== Input for this task
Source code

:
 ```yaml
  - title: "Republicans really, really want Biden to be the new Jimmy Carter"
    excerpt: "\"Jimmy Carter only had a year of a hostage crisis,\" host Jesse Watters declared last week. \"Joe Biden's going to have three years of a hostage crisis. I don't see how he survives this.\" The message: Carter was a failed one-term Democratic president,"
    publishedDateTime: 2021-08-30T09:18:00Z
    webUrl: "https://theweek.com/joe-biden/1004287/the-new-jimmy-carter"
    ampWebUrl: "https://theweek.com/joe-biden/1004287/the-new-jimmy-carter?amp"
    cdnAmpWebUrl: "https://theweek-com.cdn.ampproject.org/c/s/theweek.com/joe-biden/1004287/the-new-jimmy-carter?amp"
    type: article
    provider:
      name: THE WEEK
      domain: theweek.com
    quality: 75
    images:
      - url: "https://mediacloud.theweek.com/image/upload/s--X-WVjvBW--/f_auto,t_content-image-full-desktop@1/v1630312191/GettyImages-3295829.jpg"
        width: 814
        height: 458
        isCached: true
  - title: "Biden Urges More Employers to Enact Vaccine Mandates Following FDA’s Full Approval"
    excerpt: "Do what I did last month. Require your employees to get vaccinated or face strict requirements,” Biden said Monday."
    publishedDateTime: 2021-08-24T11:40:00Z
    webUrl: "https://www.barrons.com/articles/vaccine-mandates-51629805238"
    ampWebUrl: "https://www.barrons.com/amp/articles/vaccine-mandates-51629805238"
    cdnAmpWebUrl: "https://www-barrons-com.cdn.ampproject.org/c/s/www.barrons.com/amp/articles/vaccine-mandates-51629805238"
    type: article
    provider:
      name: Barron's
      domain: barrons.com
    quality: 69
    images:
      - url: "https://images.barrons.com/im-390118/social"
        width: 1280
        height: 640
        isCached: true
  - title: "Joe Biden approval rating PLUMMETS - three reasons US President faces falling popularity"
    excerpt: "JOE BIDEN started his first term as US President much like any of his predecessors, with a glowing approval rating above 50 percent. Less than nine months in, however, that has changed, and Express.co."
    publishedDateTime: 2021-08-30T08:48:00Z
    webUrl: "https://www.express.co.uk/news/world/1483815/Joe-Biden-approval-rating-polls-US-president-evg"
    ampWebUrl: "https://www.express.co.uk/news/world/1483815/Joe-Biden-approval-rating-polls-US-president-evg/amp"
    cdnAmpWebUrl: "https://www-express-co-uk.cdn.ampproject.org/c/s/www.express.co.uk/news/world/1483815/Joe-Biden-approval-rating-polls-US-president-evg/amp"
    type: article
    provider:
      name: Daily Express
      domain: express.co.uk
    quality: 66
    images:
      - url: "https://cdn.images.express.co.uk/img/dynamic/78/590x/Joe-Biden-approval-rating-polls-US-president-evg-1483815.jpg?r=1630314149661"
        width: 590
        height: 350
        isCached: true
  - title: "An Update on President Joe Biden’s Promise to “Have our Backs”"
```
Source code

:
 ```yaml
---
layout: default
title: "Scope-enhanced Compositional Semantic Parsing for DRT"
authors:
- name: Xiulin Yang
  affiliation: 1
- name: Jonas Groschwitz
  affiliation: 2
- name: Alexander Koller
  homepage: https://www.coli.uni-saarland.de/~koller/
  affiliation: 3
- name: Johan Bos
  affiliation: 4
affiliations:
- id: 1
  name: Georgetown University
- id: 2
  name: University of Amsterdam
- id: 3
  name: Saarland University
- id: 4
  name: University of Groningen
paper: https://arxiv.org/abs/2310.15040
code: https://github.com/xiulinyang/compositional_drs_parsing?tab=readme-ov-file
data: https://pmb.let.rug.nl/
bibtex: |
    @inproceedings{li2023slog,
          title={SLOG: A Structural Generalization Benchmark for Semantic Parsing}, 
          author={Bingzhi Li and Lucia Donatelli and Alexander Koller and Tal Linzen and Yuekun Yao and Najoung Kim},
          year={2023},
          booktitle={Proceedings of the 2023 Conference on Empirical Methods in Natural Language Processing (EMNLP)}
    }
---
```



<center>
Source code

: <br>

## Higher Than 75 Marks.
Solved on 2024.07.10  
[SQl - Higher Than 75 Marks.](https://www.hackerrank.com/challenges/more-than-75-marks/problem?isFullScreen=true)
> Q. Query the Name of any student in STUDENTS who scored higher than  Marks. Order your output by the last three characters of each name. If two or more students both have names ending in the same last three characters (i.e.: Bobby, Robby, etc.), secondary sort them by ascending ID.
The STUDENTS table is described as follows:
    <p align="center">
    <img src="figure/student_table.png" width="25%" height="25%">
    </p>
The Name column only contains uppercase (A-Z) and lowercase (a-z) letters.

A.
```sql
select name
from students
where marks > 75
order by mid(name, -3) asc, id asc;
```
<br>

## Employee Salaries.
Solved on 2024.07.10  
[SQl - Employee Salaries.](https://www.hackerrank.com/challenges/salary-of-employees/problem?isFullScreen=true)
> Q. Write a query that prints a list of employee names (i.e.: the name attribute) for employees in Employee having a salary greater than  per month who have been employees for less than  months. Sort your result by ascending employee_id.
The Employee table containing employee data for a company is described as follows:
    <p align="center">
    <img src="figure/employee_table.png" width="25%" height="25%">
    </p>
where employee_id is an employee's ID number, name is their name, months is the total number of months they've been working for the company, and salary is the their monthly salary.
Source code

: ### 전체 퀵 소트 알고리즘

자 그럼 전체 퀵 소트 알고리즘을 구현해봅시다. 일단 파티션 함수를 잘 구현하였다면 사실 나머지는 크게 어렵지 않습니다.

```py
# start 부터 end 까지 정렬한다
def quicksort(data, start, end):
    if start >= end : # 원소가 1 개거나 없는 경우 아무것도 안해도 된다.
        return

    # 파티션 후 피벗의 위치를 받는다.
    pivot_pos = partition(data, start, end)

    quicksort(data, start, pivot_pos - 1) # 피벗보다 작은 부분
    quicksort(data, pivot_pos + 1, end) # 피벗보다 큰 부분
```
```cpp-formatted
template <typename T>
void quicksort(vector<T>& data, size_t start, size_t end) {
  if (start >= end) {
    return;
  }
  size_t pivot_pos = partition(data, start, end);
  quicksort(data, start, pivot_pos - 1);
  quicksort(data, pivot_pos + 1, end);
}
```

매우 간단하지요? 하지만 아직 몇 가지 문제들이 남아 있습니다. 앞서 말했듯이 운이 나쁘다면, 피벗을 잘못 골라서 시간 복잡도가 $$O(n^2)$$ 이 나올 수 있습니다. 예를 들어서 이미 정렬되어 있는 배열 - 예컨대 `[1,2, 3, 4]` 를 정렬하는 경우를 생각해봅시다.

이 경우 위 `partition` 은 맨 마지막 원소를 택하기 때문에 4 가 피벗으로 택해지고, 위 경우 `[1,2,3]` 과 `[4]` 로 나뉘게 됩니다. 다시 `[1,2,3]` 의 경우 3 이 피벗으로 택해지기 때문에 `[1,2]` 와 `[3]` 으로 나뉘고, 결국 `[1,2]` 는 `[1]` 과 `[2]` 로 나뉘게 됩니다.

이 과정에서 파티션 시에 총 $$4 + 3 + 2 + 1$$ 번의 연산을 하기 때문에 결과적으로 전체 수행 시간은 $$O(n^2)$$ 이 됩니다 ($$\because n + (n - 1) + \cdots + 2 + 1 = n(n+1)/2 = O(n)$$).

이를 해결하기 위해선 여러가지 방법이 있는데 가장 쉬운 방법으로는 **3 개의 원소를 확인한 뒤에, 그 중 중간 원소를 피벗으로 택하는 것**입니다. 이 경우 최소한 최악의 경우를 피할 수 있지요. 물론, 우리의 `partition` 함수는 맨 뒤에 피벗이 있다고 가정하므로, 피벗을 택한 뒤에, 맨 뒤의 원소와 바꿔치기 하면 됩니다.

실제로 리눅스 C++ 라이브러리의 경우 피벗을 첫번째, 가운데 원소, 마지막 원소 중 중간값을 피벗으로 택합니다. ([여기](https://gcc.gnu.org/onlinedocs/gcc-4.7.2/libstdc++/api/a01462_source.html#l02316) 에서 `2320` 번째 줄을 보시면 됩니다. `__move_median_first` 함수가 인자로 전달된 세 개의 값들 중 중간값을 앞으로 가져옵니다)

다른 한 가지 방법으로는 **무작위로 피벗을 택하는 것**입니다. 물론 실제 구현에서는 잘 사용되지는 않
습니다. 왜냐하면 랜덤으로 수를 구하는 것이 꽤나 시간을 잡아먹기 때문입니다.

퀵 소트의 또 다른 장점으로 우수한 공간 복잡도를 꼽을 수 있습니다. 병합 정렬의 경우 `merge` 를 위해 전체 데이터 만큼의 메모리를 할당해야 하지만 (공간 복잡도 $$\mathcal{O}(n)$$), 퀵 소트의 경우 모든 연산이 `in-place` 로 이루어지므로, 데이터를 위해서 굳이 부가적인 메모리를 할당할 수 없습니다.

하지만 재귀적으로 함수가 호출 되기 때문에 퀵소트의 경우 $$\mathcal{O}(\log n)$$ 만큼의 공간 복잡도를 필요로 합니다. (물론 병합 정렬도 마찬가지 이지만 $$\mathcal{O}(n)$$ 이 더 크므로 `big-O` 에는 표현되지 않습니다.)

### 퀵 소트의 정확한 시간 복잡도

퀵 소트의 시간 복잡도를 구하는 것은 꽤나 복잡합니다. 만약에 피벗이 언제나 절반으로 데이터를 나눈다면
====
Copy all lines from the material above that hold the word "ascending".

> Q. Query the Name of any student in STUDENTS who scored higher than  Marks. Order your output by the last three characters of each name. If two or more students both have names ending in the same last three characters (i.e.: Bobby, Robby, etc.), secondary sort them by ascending ID.
> Q. Write a query that prints a list of employee names (i.e.: the name attribute) for employees in Employee having a salary greater than  per month who have been employees for less than  months. Sort your result by ascending employee_id.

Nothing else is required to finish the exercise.